There is nothing like a dark antlered Rocky Mountain mule deer emerging from the timber on a snowy morning to get a hunter excited, but quite honestly over the past decade or so, some of the best mule deer hunting in North America has been found in more open or prairie type regions.
Some of these areas have good amounts of agriculture, and some do not, but all of them are producing some BIG bucks in the 180-“-200”+ range. Of course like anywhere, these big old bucks are not in every coulee, but they do exist and with some hard work and persistence, you may find one of your own.
Eastern Wyoming and Montana also have quite a few prairie mule deer, but their herds generally have higher numbers as far as population, but lower numbers of really big, mature deer. Southern Saskatchewan may be the Holy Grail of mule deer hunting, but the regulations there limit only Sask. residents to obtaining the proper tags.

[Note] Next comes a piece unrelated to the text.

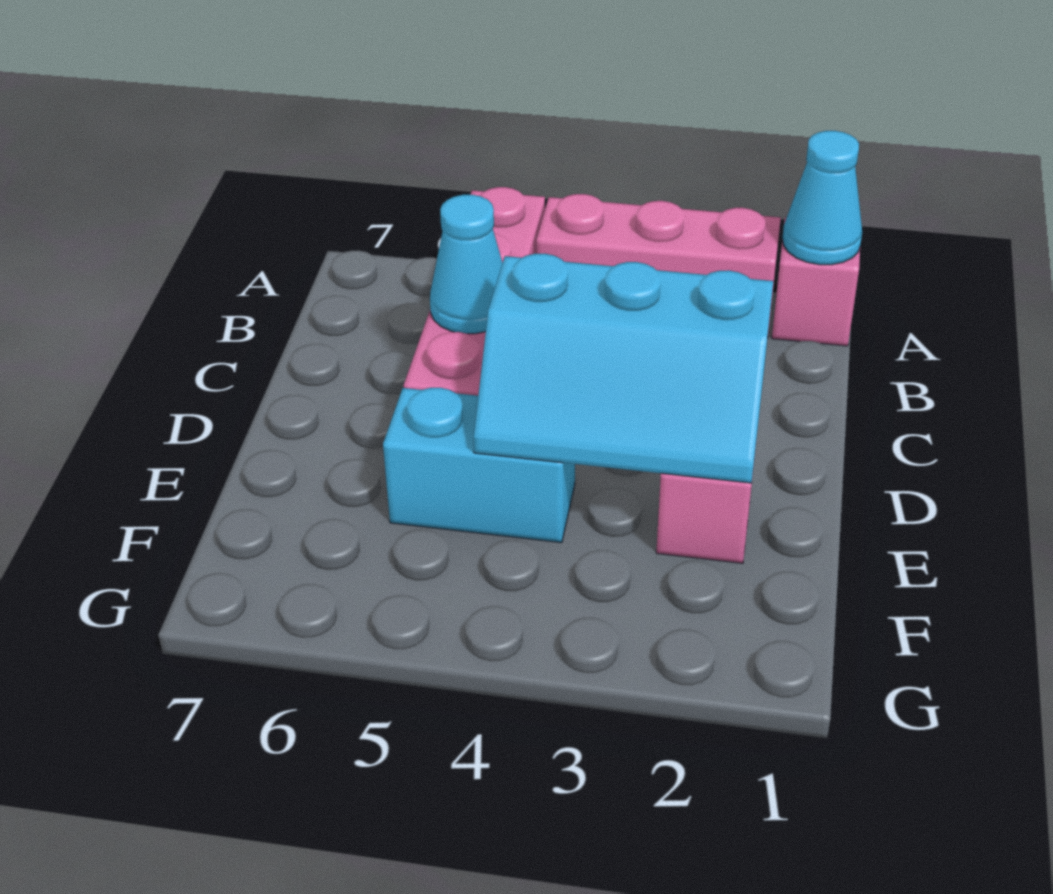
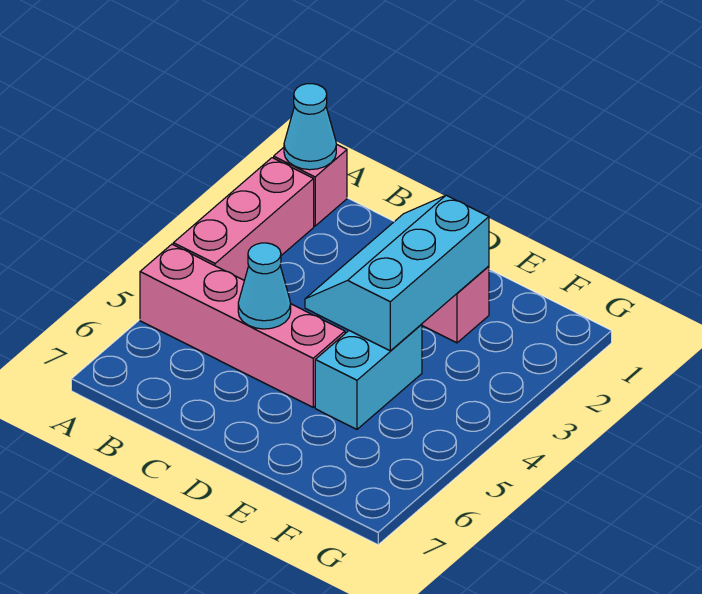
cyan slope D2:E4 level 2 top D -> cyan slope D2:E4 level 2 top E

What I enjoy about these hunts is you usually cover a lot of country on either foot, in a truck or on an ATV, and you do a lot of glassing. Deer densities may not be super high, but if you have chosen a quality location, you will see plenty of deer, and get to look at a fair number of bucks on a daily basis. Seeing bucks is fun, period!

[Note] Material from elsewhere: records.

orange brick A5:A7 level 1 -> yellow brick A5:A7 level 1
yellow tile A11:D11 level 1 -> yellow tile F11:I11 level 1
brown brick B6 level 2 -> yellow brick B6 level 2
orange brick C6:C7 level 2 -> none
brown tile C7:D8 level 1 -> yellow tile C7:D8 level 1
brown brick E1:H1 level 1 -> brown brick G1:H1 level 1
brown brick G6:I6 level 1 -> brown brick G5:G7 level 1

The key is not to short change yourself and shoot too early. You need to know what size the mature bucks in your area are and what a really good one is. Going in with unrealistic expectations can certainly ruin a hunt, and if you hunt an area where a 170” 4×4 is considered a very good deer, don’t pass up a 175 if you see him opening morning. Conversely in an area known for giants, don’t take the first decent buck you see.
After five long years, I have finally drawn an eastern Colorado mule deer rifle tag. I have done my research, and I will be hunting on a property that has produced some monsters over the past 5 years. I know that there is a very real opportunity there to take a 195-205” buck. I can’t honestly see myself passing a 190”, but I won’t be shooting a “decent” 4×4. If I go home empty-handed, so be it, but I didn’t wait five years to draw that tag to go shoot a mediocre buck that I could find on almost any unit in the state
Since the country is open, and you can glass deer from long distances, often shots after the stalk are still fairly long with 200-400 yards not being uncommon. My favorite two calibers in these situations are the 7mm and .300Win. Both of these are flat shooting and can go the distance, but they have plenty of power when they get to even a 300-pound mule deer buck.
I will be shooting a .300 Win loaded with Winchester 180-grain Power Max Bonded ammo on my Colorado hunt this fall. This load travels at 2960 fps and holds up very well out to and past 400 yards. The bullet itself is a protected hollow point with a contoured jacket, and its bonded core design really makes it a total package. You get great expansion from the hollow point, but you will also benefit from the superb weight retention and deep penetration that are so important on big animals. When you shoot a mule deer buck at 300 yards with a PowerMax Bonded, you can have complete confidence that your ammo will do its job.
If you haven’t chased open ground mulies, consider giving it a try. Glassing canyons, sneaking behind ridges trying to cut the distance, or crawling through ag fields is a lot of fun, and as stated before, these areas are producing some amazing deer. They may not be as traditional as timber or mountain mulie hunts, but in my book, the pay off can be every bit as good if not better.